Rewrite the lines from the one containing "Which box has the highest median line?" through the end of the material, switching "total" to "sum" and keeping everything else unchanged. Leave the pictures out of your answer.

Data entries
—————

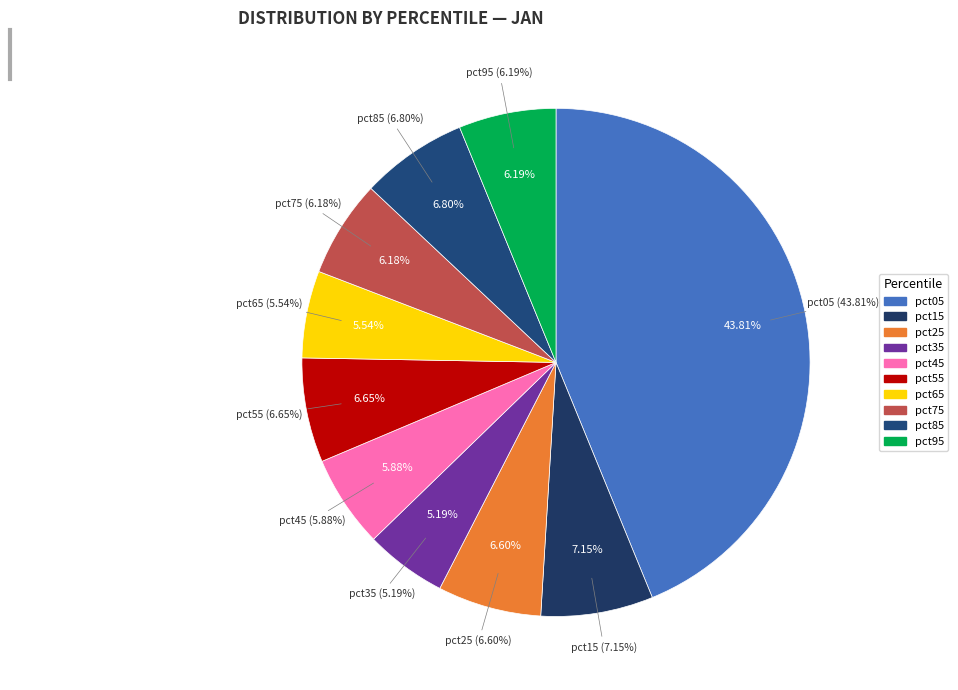

Combined, what portion of the pie is pct35 and pct15?

12.3%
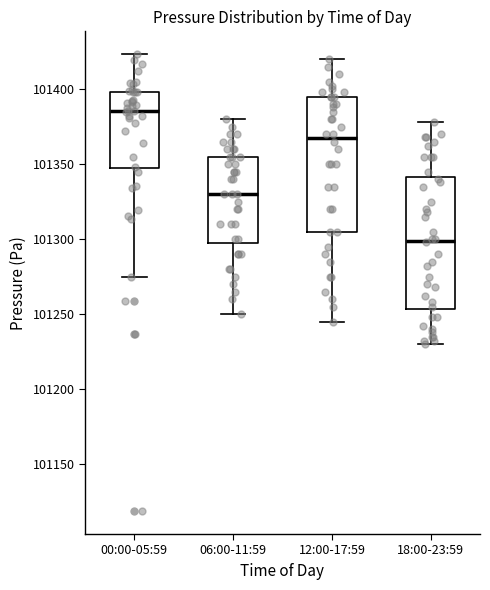

Which box has the highest median line?

00:00-05:59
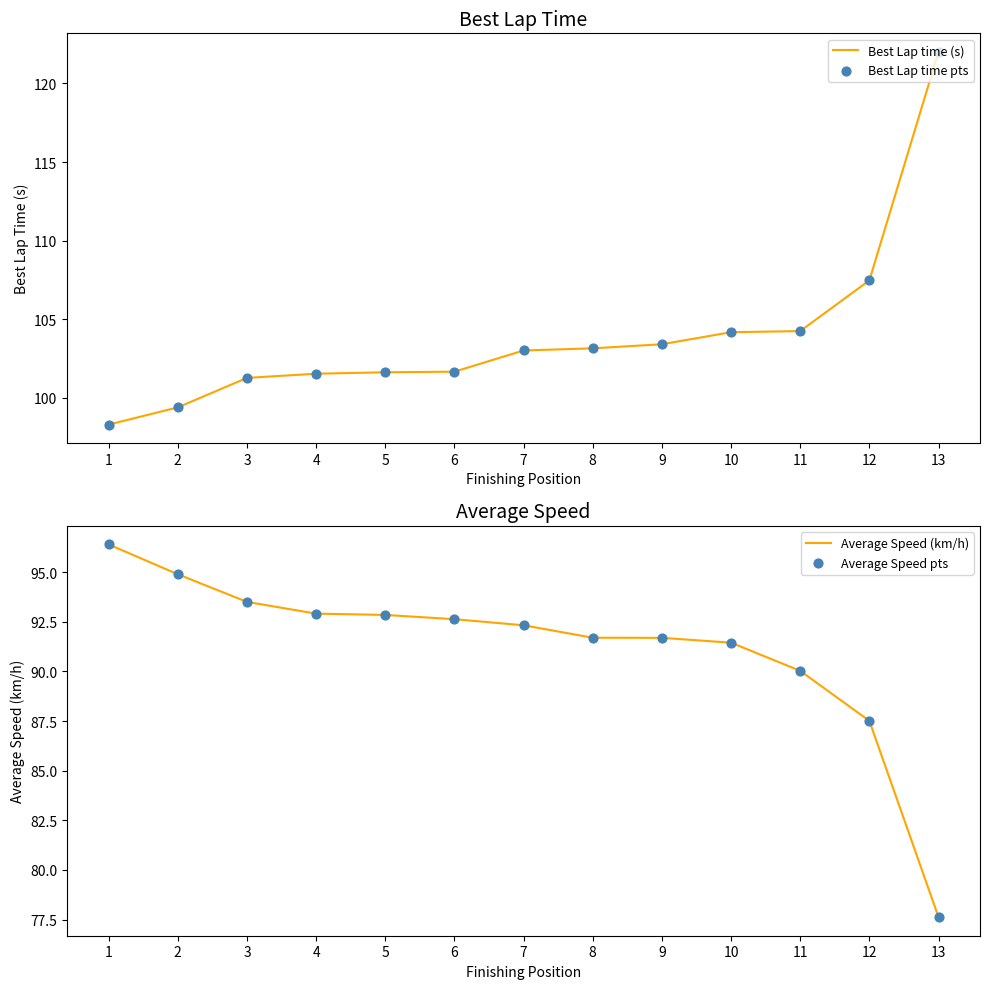

Which series has the largest total across all categories?

Best Lap time (s)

—————

## Result of this exercise
Which box has the highest median line?

00:00-05:59

Which series has the largest sum across all categories?

Best Lap time (s)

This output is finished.